Beginning with the line that contains "como las de la Asociación Pa", copy each remaining line of the data below exactly.

=== Begin Enclosure ===

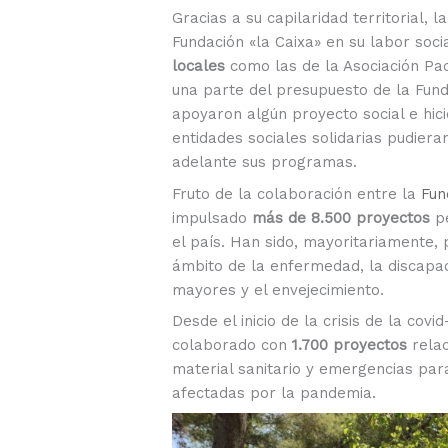
Gracias a su capilaridad territorial, l
Fundación «la Caixa» en su labor soc
locales
como las de la Asociación Pa
una parte del presupuesto de la Fund
apoyaron algún proyecto social e hi
entidades sociales solidarias pudier
adelante sus programas.
Fruto de la colaboración entre la
Fun
impulsado
más de 8.500 proyectos
p
el país. Han sido, mayoritariamente,
ámbito de la enfermedad, la discapacid
mayores y el envejecimiento.
Desde el inicio de la crisis de la cov
colaborado con
1.700 proyectos
relac
material sanitario y emergencias pa
afectadas por la pandemia.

=== End Enclosure ===

## SOLUTION
como las de la Asociación Pa
una parte del presupuesto de la Fund
apoyaron algún proyecto social e hi
entidades sociales solidarias pudier
adelante sus programas.
Fruto de la colaboración entre la
Fun
impulsado
más de 8.500 proyectos
p
el país. Han sido, mayoritariamente,
ámbito de la enfermedad, la discapacid
mayores y el envejecimiento.
Desde el inicio de la crisis de la cov
colaborado con
1.700 proyectos
relac
material sanitario y emergencias pa
afectadas por la pandemia.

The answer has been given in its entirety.